##### Excerpted passage #####


    Much like Rocket.

    It’s in our DNA, it’s in our Collective Subconcious, those Animal People, and so are the stories that ignore Science and History to show us something bigger, deeper, more relevant than just another rom-com or gritty pseudo documentary. We need space pirates and star lords and talking trees and green girls and Big Tough Guys With A Heart of Gold.

    Dammit, we need talking raccoons.

    Also talking tress. Tolkien, Lewis and Shakespeare have done them, as have no end of other tales (some truly badass ones were in Maleficent), we came from the trees, we love trees, it’s also in our DNA to have some connection with trees, but they are wickedly hard to anthropomorphize. Raccoons at least are fuzzy and cute, stand up on two legs sometimes, and have hands. Trees aren’t even bilaterally symmetrical (radial symmetry, yes), so creating one that is anthropomorphic and relateable is genius. There is a lovely bit of character growth, or at least reveal, as we watch Groot through the film, as he goes from sort of a big dumb stick/muscle/walking house plant to revealing his cleverness (stealing the macguffin that gets them out of jail), shapeshifting, handing out flowers, giving light and protection to his new tribe.

#####

**Required work:**
**A.** In the commentary on talking raccoons and trees, what kind of symmetry are trees said to have?
**B.** Pick up the commentary on talking raccoons and trees after its final sentence and carry it on.

##### Provided information #####

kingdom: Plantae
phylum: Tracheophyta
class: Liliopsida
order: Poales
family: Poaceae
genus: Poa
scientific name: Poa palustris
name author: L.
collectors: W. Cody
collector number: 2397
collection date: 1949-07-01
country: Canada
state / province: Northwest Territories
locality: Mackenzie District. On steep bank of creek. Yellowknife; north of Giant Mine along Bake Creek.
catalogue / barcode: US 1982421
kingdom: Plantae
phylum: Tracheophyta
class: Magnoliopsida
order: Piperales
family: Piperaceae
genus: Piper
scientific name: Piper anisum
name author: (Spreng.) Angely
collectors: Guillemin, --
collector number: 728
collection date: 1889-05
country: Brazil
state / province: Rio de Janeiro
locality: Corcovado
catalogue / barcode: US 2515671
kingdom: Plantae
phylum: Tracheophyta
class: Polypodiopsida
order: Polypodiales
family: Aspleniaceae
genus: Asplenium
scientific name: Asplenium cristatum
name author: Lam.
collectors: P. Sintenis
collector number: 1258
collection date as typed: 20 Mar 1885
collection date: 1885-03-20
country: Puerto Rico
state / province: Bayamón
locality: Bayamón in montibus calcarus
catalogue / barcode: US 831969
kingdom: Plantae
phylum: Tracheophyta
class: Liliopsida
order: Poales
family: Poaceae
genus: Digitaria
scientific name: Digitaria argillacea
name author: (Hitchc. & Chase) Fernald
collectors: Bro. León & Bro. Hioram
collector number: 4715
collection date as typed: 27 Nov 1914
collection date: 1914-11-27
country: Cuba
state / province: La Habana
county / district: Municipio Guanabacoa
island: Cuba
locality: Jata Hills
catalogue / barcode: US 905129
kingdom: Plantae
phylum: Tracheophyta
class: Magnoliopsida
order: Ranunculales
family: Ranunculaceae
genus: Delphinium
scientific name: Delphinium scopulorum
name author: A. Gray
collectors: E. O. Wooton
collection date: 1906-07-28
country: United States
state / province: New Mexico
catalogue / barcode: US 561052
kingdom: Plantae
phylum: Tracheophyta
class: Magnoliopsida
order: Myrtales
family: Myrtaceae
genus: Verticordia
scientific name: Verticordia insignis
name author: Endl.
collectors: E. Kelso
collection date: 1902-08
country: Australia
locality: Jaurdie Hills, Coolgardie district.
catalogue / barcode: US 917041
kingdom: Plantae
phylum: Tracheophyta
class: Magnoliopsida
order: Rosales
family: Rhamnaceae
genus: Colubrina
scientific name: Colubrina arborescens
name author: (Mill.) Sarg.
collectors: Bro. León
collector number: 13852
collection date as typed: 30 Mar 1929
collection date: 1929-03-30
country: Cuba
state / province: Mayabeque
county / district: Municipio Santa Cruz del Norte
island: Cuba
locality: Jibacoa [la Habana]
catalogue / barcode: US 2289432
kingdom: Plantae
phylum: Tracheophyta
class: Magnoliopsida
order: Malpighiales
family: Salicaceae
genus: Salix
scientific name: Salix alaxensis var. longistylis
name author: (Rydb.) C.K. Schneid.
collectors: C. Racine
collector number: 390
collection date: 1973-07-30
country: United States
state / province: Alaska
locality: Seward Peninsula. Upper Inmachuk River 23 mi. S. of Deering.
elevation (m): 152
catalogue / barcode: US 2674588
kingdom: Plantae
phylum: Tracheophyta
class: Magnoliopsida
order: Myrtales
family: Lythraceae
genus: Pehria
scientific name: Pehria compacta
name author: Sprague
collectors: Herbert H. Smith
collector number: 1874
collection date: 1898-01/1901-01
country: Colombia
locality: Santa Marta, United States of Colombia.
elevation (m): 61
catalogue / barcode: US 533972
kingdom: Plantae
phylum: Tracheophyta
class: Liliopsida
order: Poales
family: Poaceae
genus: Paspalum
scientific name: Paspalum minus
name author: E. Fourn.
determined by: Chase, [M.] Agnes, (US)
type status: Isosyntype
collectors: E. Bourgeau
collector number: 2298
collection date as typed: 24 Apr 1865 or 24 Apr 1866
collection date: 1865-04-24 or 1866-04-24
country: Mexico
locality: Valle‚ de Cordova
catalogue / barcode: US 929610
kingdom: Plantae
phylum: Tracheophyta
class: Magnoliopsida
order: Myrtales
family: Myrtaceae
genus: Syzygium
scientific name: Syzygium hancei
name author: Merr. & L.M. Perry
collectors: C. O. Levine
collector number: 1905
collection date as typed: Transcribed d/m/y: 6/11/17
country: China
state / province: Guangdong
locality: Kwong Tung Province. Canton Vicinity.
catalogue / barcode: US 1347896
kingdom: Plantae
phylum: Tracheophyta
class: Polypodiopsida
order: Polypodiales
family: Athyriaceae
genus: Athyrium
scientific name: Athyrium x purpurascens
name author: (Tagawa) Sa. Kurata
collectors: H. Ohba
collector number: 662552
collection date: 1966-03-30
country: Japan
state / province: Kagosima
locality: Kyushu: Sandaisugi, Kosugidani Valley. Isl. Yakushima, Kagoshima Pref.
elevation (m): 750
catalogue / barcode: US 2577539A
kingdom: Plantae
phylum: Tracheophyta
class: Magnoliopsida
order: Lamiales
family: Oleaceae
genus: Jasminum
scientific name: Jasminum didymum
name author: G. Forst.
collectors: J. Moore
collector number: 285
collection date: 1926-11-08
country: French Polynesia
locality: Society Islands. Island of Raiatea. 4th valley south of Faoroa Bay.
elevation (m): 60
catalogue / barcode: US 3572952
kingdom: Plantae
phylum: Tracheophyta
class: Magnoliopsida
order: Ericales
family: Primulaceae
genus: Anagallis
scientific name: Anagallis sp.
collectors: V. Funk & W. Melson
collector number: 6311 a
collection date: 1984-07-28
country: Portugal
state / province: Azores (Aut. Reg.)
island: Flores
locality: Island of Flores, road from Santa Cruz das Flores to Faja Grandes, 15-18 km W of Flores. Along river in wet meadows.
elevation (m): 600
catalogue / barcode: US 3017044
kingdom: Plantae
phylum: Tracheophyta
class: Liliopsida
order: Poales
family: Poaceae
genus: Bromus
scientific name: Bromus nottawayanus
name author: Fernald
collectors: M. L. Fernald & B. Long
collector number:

#####

**Outputs for the tasks:**
**A.** Radial symmetry.

**B.**
    The entire theater is sobbing at “We… are… Groot.”

    If they do sell dancing baby Groots, they will make a fortune…

    “For an action-comedy filled with spectacular action and side-splitting comedy to have its best scene be five characters sitting in a circle and talking, that’s something special.” This is where this film shines, where others fail. When films pay attention only to action and moving the plot forward and forget those things that root a story in our real world, our common experiences.

    There are films that ask tough questions, that shake up our world, that show us how we might survive the Apocalypse (oh gawd, please not another Teen Angst Ridden Apocalyptic Future), there are gritty grim superheroes in grey worlds, there are Serious films…

    And then there’s this.

    A raccoon with big guns, a talking tree, and a galaxy to run around in and shout YEE-HAH!!!

    I want a story where I want to go live in that world, and I’d hitch a ride with the Guardians any day…


    • Yay, I’m finally answering your comments! (I’m sorry I’m so slow.) You hit the nail on the head with archetype. I saw an article that was all about how GOTG was basically a rehash of The Avengers, which I think completely mistook archetype for “story” while missing the big picture.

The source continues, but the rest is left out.